Based on the model that builds correlations and identifies patients at increased risk for care dropout, providers are informed and take proactive action with high-risk patients. These interactions are fed back into the model, which uses this information to continually improve. The results are impressive. One program saw a 36% increase in retention of high-risk patients.
Looking Ahead: Using Data to Create More Personalized Next Best Actions
We live in a data-driven, data-rich world – from our smartphones in our pockets, to our Apple Watches and FitBits on our wrists, to the purchases we make online. In the next 10 to 15 years, I predict this type of personal data will be used more often to get an even more personalized picture of each patient’s health. If doctors had access to objective data on a patient’s resting heart rate, sleep patterns, number of steps they take in a day – which is currently done via subjective self-report surveys – we could build more accurate predictive models to identify at-risk patients and the next best actions needed to meet that patient’s personal needs at the time.

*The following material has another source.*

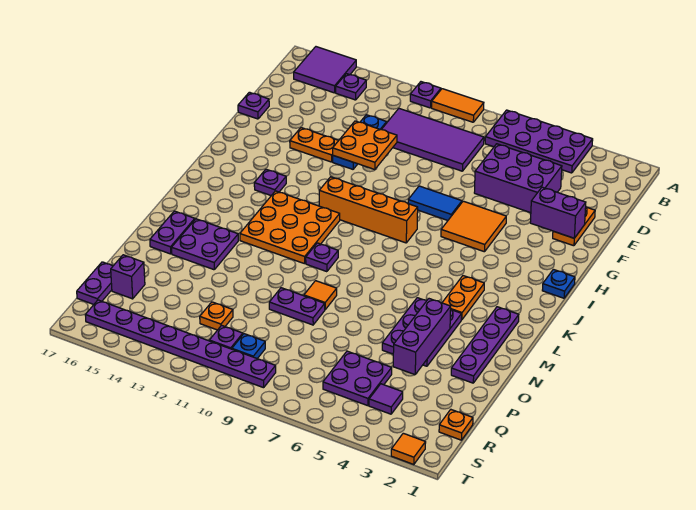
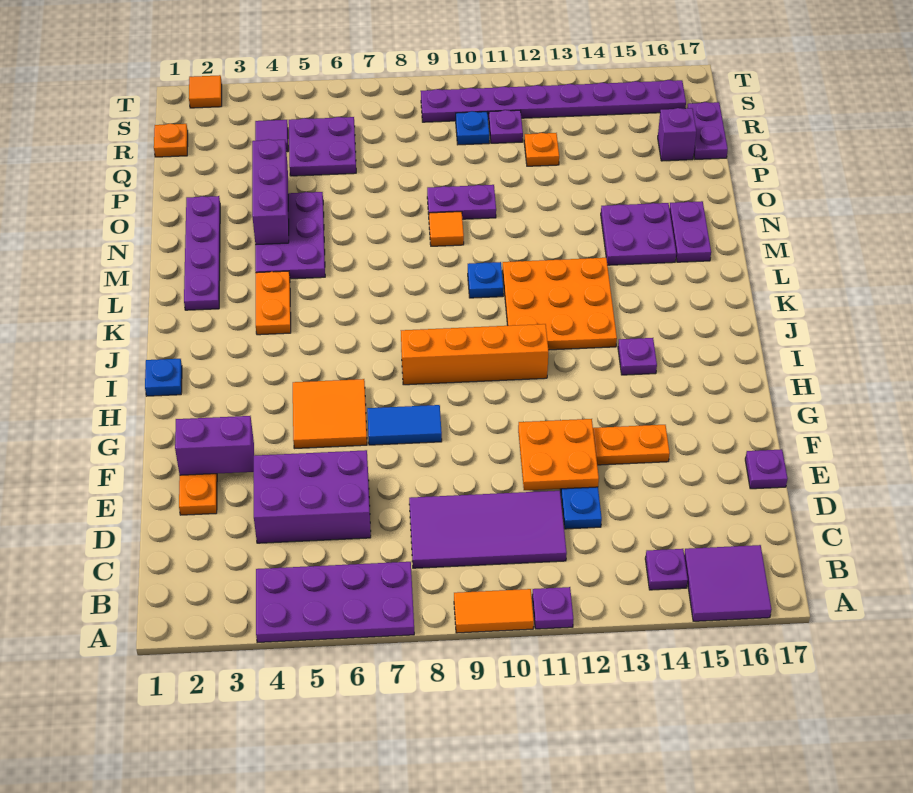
purple 1x1 plate [306,243,338,272] -> blue 1x1 plate [468,262,503,298]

Like all conversations around big data, especially health data, privacy is paramount. Apple is advancing this technology with its recent update to iOS 15, which allows users to share their health data with others, such as family members or doctors through the Health app. This is a step towards closing the gap between patients and their providers. By combining this data with SDOH, we can not only create models that predict disease or disease progression, but create a personalized action plan for each patient, delivered to them in the context of their real life. Equitable healthcare is possible and data and AI will get us there.
Dr. John Sargent is the founder of BroadReach Group.